**TEKS SUMBER:**
* * * * * * *
Makam keluarga Van Motman ini bukan termasuk jenis makam secara umumnya, karena di komplek ini berdiri sebuah kubah besar yang dibangun oleh Mr Motman untuk "membaringkan" sisa-sisa anggota keluarganya, jenazah-jenazah ini tidak dikubur dalam tanah tetapi dilestarikan dan dimasukan kedalam kotak kayu dengan penutup kaca.  Itulah sebabnya warisan yang berharga dari Van Motman adalah sebuah makam, satu-satunya yang hanya berada di Bogor dan tidak bakalan ditemukan di tempat lain di Indonesia.
Papan nama menuju makam Van Motman




ASAL MULA KELUARGA VAN MOTMAN

Yang pertama tentu saja Van Motman ini adalah nama kepanjangan dari seorang Belanda ( marga ). Orang yang pertama kali datang ke Bogor yang waktu itu masih bernama Buitenzorg adalah Gerrit Willem Casimir Van Motman, yang lahir pada 11 Januari 1773 di Genneperhuis.
  Ia adalah anak bungsu dari keluarga yang sebagian besar anggotanya telah meninggal dunia akibat Tuberkulosis. Karena negaranya mengalami stagnasi akibat invasi Perancis, maka pada usia 17 tahun, GWC mencoba peruntungan bergabung dengan VOC, berlayar ke Hindia Belanda memulai karir sebagai administrator gudang VOC.  Lalu akhirnya di Buitenzorg (nama kota Bogor pada masa Belanda) setelah VOC bangkrut, GWC menjadi tuan tanah di Buitenzorg dengan kepemilikan atas tanahnya yang cukup luas di Kota dan Kabupaten Bogor pada waktu itu ( Buitenzorg ).
Sekitar 12.596 hektar tanah di Nangoeng pada tahun 1880 semuanya dikuasai oleh keluarga van Motman. Jumlah keselurhan tanah yang dimiliki oleh keluarga van Motman di Buitenzorg dan sekitarnya bekumlah total 117.099 hektar, yang meliputi Semplak, Kedong Badak, Roempin, Tjikoleang, Trogong, Dramaga, TJiampea, Djamboe, Nangoeng, Bolang, Djasinga, Podok Gedeh, Pasar Langkap dan ROsa di Gunung Preanger, juga Tjikandi Ilir dan Tjikandi Oedik di Bantam. Tanah-tanah tersebut dibudi dayakan sebagai perkebunan kopi, teh, kina, karet, tebu dan sawah.

Keluarga van motman di Dramaga Bogor, sekarang IPB

Pada saat hidupnya, ia memiliki rumah di daerah Dramaga yang disebut Groot Dramaga atau Big Dramaga. Disebut Groot Dramaga karena rumah itu ukurannya besar, memiliki 20 kamar. Rumah yang lain terletak di daerah Djamboe. Namun rumahnya yang masih berdiri hingga saat ini hanya yang di Dramaga.
* * * * * * *
**DATA MENTAH:**

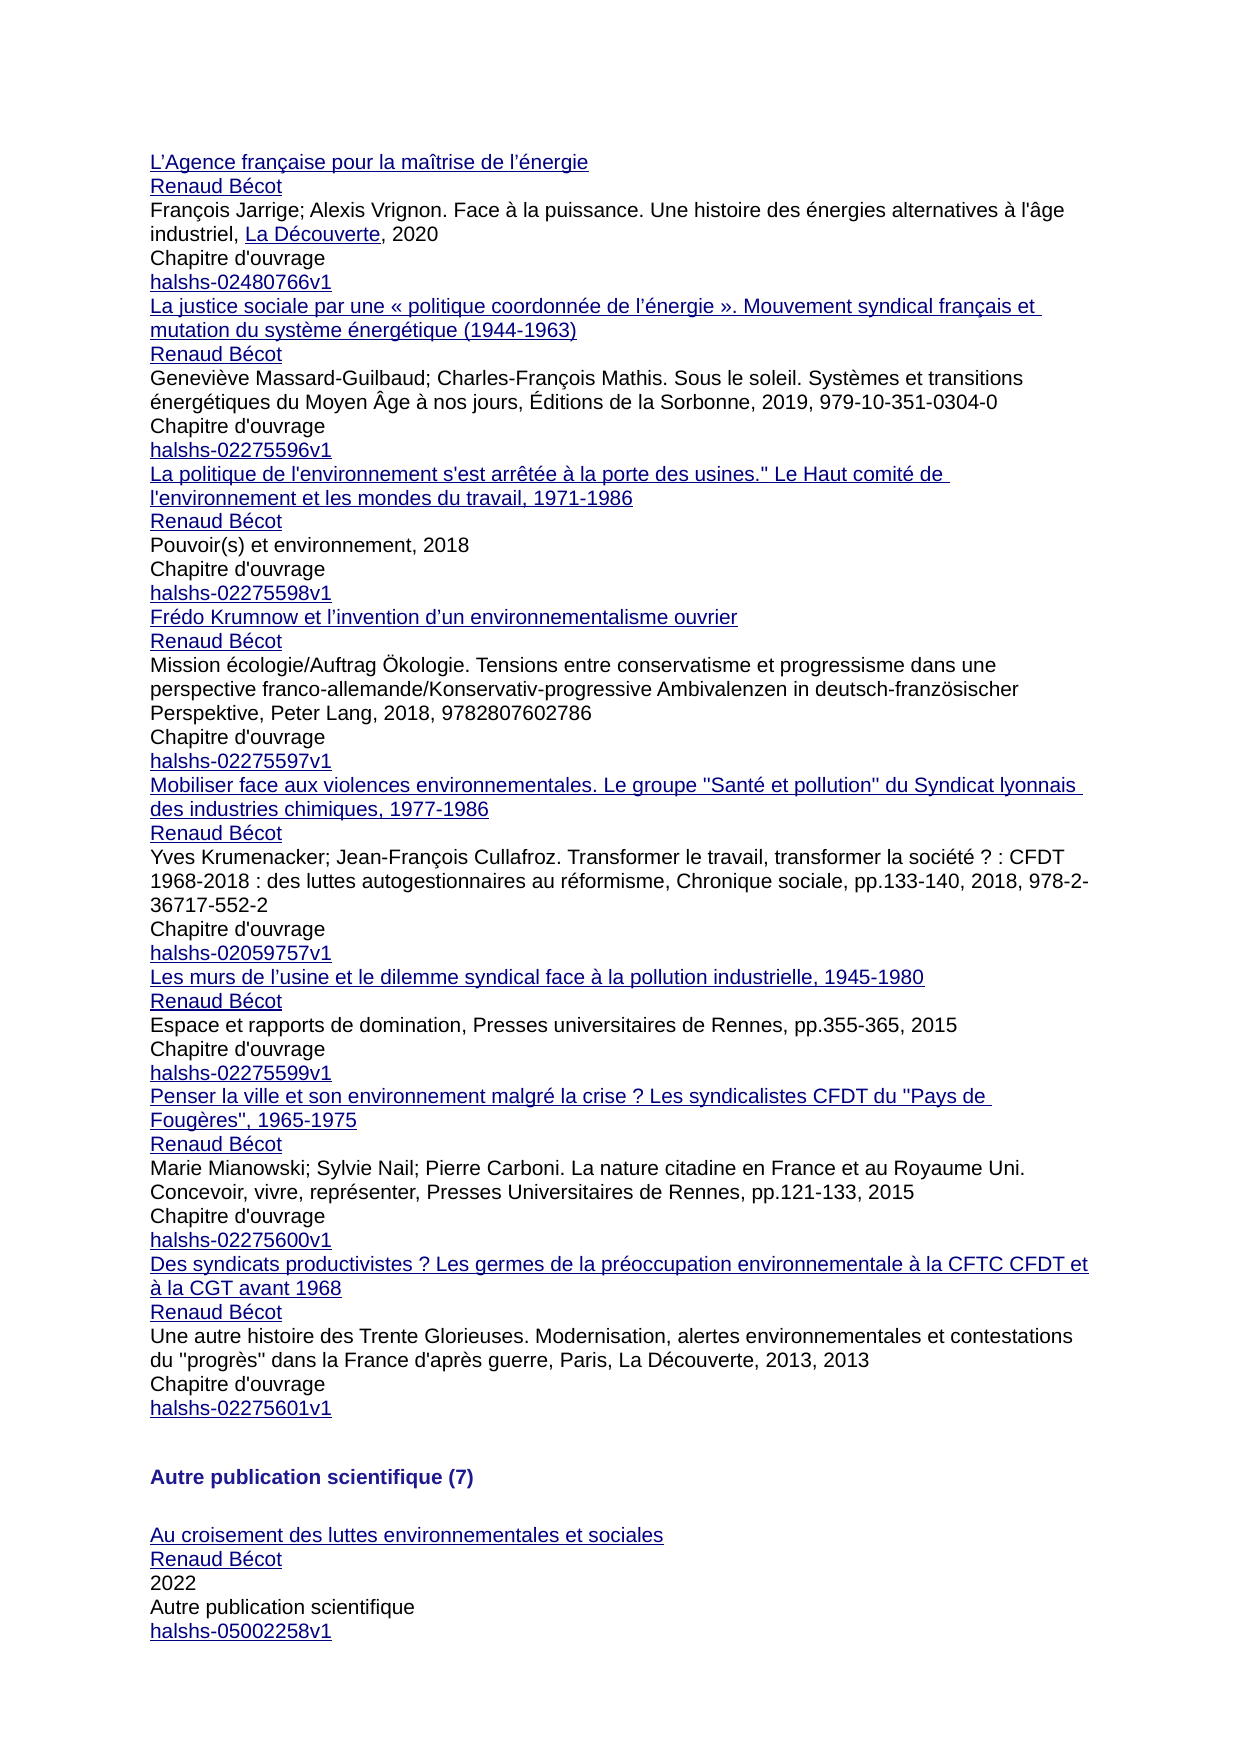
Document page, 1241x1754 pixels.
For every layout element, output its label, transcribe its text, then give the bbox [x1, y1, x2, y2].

table_cell Les murs de l’usine et le dilemme syndical face à la pollution industrielle, 1945-1980 Renaud Bécot Espace et rapports de domination, Presses universitaires de Rennes, pp.355-365, 2015 Chapitre d'ouvrage halshs-02275599v1 [150, 965, 1090, 1084]
table_cell Frédo Krumnow et l’invention d’un environnementalisme ouvrier Renaud Bécot Mission écologie/Auftrag Ökologie. Tensions entre conservatisme et progressisme dans une perspective franco-allemande/Konservativ-progressive Ambivalenzen in deutsch-französischer Perspektive, Peter Lang, 2018, 9782807602786 Chapitre d'ouvrage halshs-02275597v1 [150, 605, 1090, 773]
table_cell Penser la ville et son environnement malgré la crise ? Les syndicalistes CFDT du ''Pays de Fougères'', 1965-1975 Renaud Bécot Marie Mianowski; Sylvie Nail; Pierre Carboni. La nature citadine en France et au Royaume Uni. Concevoir, vivre, représenter, Presses Universitaires de Rennes, pp.121-133, 2015 Chapitre d'ouvrage halshs-02275600v1 [150, 1084, 1090, 1252]
table_cell Mobiliser face aux violences environnementales. Le groupe ''Santé et pollution'' du Syndicat lyonnais des industries chimiques, 1977-1986 Renaud Bécot Yves Krumenacker; Jean-François Cullafroz. Transformer le travail, transformer la société ? : CFDT 1968-2018 : des luttes autogestionnaires au réformisme, Chronique sociale, pp.133-140, 2018, 978-2-36717-552-2 Chapitre d'ouvrage halshs-02059757v1 [150, 773, 1090, 964]
table_cell La politique de l'environnement s'est arrêtée à la porte des usines.'' Le Haut comité de l'environnement et les mondes du travail, 1971-1986 Renaud Bécot Pouvoir(s) et environnement, 2018 Chapitre d'ouvrage halshs-02275598v1 [150, 461, 1090, 605]
table_cell L’Agence française pour la maîtrise de l’énergie Renaud Bécot François Jarrige; Alexis Vrignon. Face à la puissance. Une histoire des énergies alternatives à l'âge industriel, La Découverte, 2020 Chapitre d'ouvrage halshs-02480766v1 [150, 150, 1090, 294]
table_cell La justice sociale par une « politique coordonnée de l’énergie ». Mouvement syndical français et mutation du système énergétique (1944-1963) Renaud Bécot Geneviève Massard-Guilbaud; Charles-François Mathis. Sous le soleil. Systèmes et transitions énergétiques du Moyen Âge à nos jours, Éditions de la Sorbonne, 2019, 979-10-351-0304-0 Chapitre d'ouvrage halshs-02275596v1 [150, 294, 1090, 461]
table_header Au croisement des luttes environnementales et sociales Renaud Bécot 2022 Autre publication scientifique halshs-05002258v1 [150, 1523, 1090, 1643]
table_cell Des syndicats productivistes ? Les germes de la préoccupation environnementale à la CFTC CFDT et à la CGT avant 1968 Renaud Bécot Une autre histoire des Trente Glorieuses. Modernisation, alertes environnementales et contestations du ''progrès'' dans la France d'après guerre, Paris, La Découverte, 2013, 2013 Chapitre d'ouvrage halshs-02275601v1 [150, 1252, 1090, 1420]
subtitle Autre publication scientifique (7) [150, 1464, 1090, 1488]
* * * * * * *
**RUMUSAN MASALAH:**
Lanjutkan teks tentang keluarga Van Motman dan makamnya di Bogor, mulai setelah kalimat terakhir yang tersedia.

**JAWABAN:**
Cateau van Kerkhoven, salah satu trio tuan tanah di Jawa Barat selain Bosca dan van Motman , menggambarkan keindahan Groot Dramaga dalam suratnya kepada anak-anaknya di Belanda, “Rumah Dramaga ini indah, semua marmer putih dan dinding putih, teras depan memiliki pemandangan indah. Dan keseluruhan terasa menghibur. Ada sebuah kolam renang besar di mana air mengalir dengan curah air yang besar dan di sisi lain dibuang melalui sebuah lubang. “

Seorang cucu  van Motman pernah menulis surat kepada saudaranya menggambarkan tentang kecantikan Groot Dramaga, .. Aku bisa menggambar denah keseluruhan dan arsitektur Dramaga (dengan memakai) penutup mata. Aku ingat setiap kamar dengan baik, dan setiap pohon di taman, boengoer dekat lonceng besar, pohon doekoe, rempah-rempah, semak, pala, pakis yang indah dan begonia di pot bunga, kuda-kuda dan kereta. Kuda belang-belang selalu membuat saya kagum dan empat kuda poni melesat begitu cepat sepanjang jalan ….”

Ketika memasuki Groot Dramaga yang sekarang bernama Landhuis dan digunakan sebagai guesthouse sekaligus klub dosen IPB bersama Antoni Holle, salah seorang keluarga van Motman, saya tidak menemukan marmer dan dinding putih, kolam  besar dan taman indah dengan rupa-rupa tanaman seperti yang diceritakan dalam kutipan di atas.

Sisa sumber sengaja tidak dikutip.